I dyed my wigs all sorts of bright colors to make sure I looked extra captivating on camera, because the recap videos and livestreams I asked my friends and family to watch almost always seemed to miss me. I figured perhaps I wasn’t dynamic enough on stage.
I didn’t start attracting my own attention until I debuted an electric green wig in Ibiza in the summer of 2018. I visually became hard to ignore with such a bright color against my dark skin, and that bled into the music and my persona as well. Things started to change, and I started to get booked on my own accord – much to the chagrin of my collaborators.

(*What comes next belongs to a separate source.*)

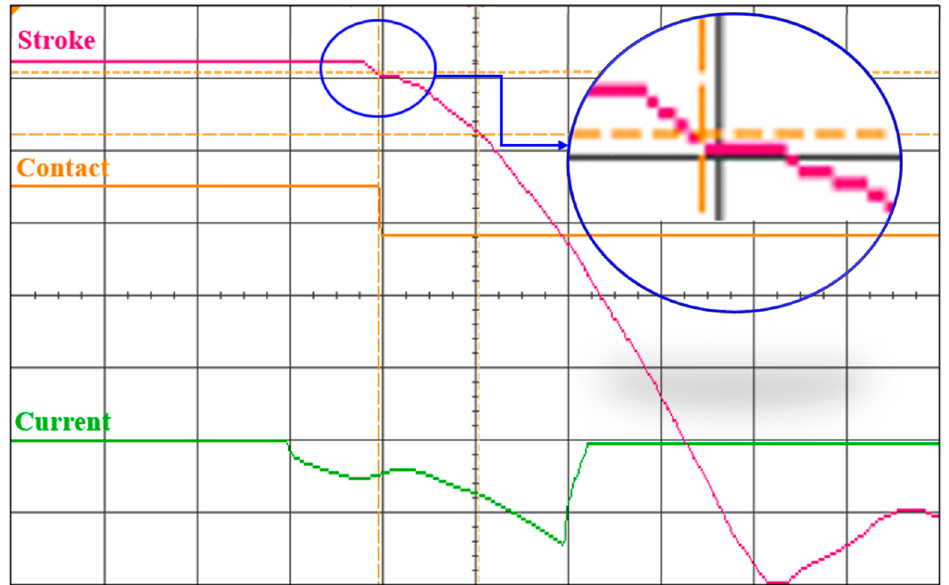
Figure 16. Characteristics of opening operation (interrupter moving part weighs more than actuator moving part).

We – the Black artists who made up the bulk of the vocal prowess that was in dance music – weren’t supposed to be in the limelight. We were supposed to live in the shrouded mystery of samples, topline vocalists or even session musicians. In dance music, the DJ was king. To draw attention to yourself in that way was to overstep, and to even be credited as a primary artist on a record was something you had to fight for, and viewed as a “favor” you were to be grateful for.
Meanwhile, Nigerian pop music was just starting to be recognized by mainstream media outlets as its own thing. My first few tracks had been referred to as having “Afrobeat elements” – I imagine due to my blended Nigerian accent. I had to constantly reiterate I was making house music, and not Afrohouse.
Regardless, it seemed like the very space I was taking up as an artist was defying odds, and it was wonderful, because it’s all I really ever wanted to prove. Being nominated for the Grammy for best dance recording in 2017, for “Rinse & Repeat,” was one of the best milestones of my career. One of the most respected musical bodies had recognized my art as it was, and not based it off of my cultural background.
I started getting collaboration requests on a larger scale from some of the biggest DJs in the world. Chances to release my own records were few and far between – and when I eventually did, I hardly got much support on the scale my features would.
It wasn’t until my dear friend and DJ/producer, Michael Brun, taught me how to DJ that I fully understood the power of my vocals. The delivery and global citizen feel of it made it a perfect fit for beat-matching, and it was malleable enough to go over any beat style. It started to make sense why – since my days on SoundCloud and even to this day – my a cappellas were always in high demand. It gave me a new perspective, and I began understanding the power of “no,” for instance, when the track wasn’t one I felt was a good fit for me and my brand.
Understanding that power, and going from a scarcity mindset to one of abundance, opened me up to new opportunities. No longer would I be minimized to support DJs when I bring just as much to the track as they do. Some collaborators were not happy about this, and it led to a lot of friction, naturally so.
I moved back to New York and signed to Epic Records in 2020 at the peak of the global pandemic, and I released my debut EP in the summer of 2021, aptly called The Arrival.
For the first time in my career, I released a body of work that I had creative control over and truly represented me in every facet. It spawned a solo single on the Dance/Mix Show Airplay chart – a feat that was deemed unrealistic for a Nigerian and a Black woman making dance music.
“Drag Me Out,” a one-off single, followed the year after to the same acclaim. It wasn’t a fluke, and I could stand on my own. Black female “vocalists” – who are usually talented singer/songwriters in their own right – can stand on their own. I’m insanely proud of proving people wrong.
My debut album, Pain/Pleasure came out this past Friday, September 8th. The first half of it was written while I was going through a lot of these trials and tribulations, so I explore themes of anger on “fund$,” pain on the title track, and hurt on “Karma.”
The last half of it is a lot more triumphant, because through all of that and against all odds, I did it. I overcame, and there’s a lot to celebrate for it.